Chicago’s TrashBot will clean river as a remote control game
Views on part of the Chicago River looked different after the nonprofit Urban Rivers installed its first floating garden in 2017, part of a broader rewilding effort of the manmade channel in the Lincoln Park neighborhood. Much has been done to restore a river long synonymous with pollution, and the garden adds to that progress, yet the project organizers realized that trash – lots of it – remained a problem.
They’d set out in kayaks to remove debris tangled up in native plants on platforms meant to welcome birds, turtles, and fish and insects, but more cast-off plastic and other waste would be back later the same day. That’s when they realized they needed a better solution and its name is TrashBot.
The remote control TrashBot looks something like a tiny barge, just 2.5 feet long and wide. It skims across the surface with a mesh scoop attached to the front, and then deposits the food containers and bottles it collects at designated points. From there, the system gets some human help as people pick up the waste and sort through it, removing recyclables and making sure trash is properly disposed.
“We have assembled a TrashBot task force to tackle this issue head-on,” said Nick Wesley, a cofounder of Urban Rivers. “People who have experience in web development, people who have built drones, people who build MRI machines.”
The innovation led to TrashBot’s pilot run on the river this month, but it also led to a new realization that opens the project to the wider world. The TrashBot didn’t just work. It was actually really fun.
“We realized that we could possibly make this an interactive experience by linking the ‘Trashbot’ to our website and letting anyone, anywhere, help clean up the trash in the Chicago River,” the group said.

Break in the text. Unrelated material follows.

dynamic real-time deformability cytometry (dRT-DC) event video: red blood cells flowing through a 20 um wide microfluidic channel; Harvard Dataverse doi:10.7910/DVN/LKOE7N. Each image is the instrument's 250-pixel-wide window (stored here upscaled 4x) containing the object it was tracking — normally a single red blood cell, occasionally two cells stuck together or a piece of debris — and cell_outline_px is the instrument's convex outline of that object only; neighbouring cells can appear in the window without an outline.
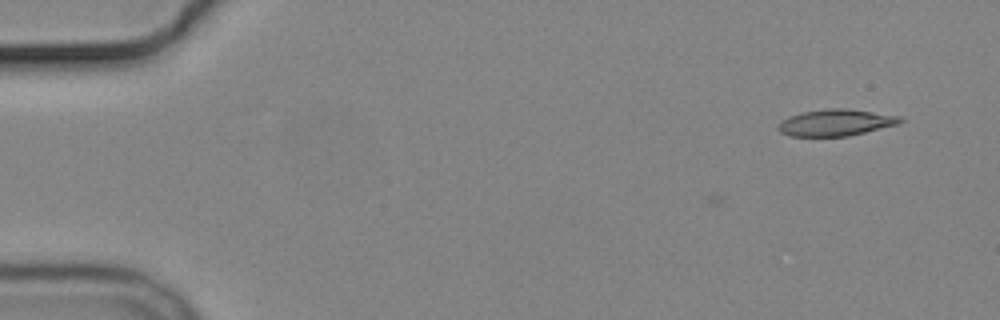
{"species": "common noctule bat (a hibernating species)", "species_latin": "Nyctalus noctula", "temperature_condition": "cold", "stored_images_in_passage": 2, "camera_frame_rate_fps": 3000, "um_per_image_px": 0.085, "animal": {"sex": "male", "body_mass_g": 19.2, "forearm_length_mm": 51.8}, "frame": {"image": 1, "passage_image": 2, "time_ms": 1.0, "image_size_px": [1000, 320], "cell_outline_px": [[904, 120], [900, 124], [848, 136], [788, 136], [780, 132], [776, 128], [780, 120], [788, 116], [804, 112], [828, 108], [848, 108], [900, 116]], "centroid_in_image_um": [71.03, 10.42], "position_along_channel_um": 14.0, "area_um2": 19.07}}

Once the TrashBot is fully operational, the plan is to offer the app so that it essentially becomes a video game. People who download the app can pick up trash on the river while they’re on a train commute or waiting for a doctor’s appointment, using a few spare minutes to clean up the reclaimed habitat. They’ll see the river through TrashBot’s water-level view as they remove waste affecting the floating gardens.

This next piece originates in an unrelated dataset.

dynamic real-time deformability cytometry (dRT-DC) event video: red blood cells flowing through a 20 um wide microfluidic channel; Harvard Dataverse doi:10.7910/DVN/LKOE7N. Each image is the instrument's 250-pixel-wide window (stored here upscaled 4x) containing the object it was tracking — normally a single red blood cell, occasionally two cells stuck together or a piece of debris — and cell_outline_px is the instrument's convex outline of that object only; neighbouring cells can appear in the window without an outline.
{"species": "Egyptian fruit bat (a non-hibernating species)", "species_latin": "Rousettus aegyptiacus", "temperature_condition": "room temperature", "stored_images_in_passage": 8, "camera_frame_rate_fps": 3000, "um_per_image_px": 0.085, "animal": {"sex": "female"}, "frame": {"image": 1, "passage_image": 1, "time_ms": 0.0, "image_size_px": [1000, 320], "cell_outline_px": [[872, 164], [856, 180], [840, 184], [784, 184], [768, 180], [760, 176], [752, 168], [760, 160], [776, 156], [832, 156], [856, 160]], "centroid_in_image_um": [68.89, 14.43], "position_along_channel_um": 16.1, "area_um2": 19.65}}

Urban Rivers says the model remains tethered so it won’t stray beyond range. That’s expected to one day be a mile as the initial floating garden expands into the “Wild Mile,” which supporters say will be the first such floating ecopark of its length anywhere in the world.
The goal of Wild Mile Chicago is to transform the entire section of the steel-walled channel with a wildlife-first focus. There’s no shoreline, so the floating platforms are installed to create the missing ecosystem. At the same time, the floating gardens clean the water by relying on phytoremediation, a natural process that relies on plants to filter the river and remove environmental contamination.
They also boost the capacity for marine life. Josh Yellin, another Urban Rivers cofounder, completed his master’s thesis on a smaller floating-garden model in 2013. He found a nearly 100 percent increase in the fish abundance in and around the installed garden, which led to more research and the broader vision to restore the industrial channel in one of the largest cities in the United States.
If it works as planned, the group wants to deploy the TrashBot in other cities too.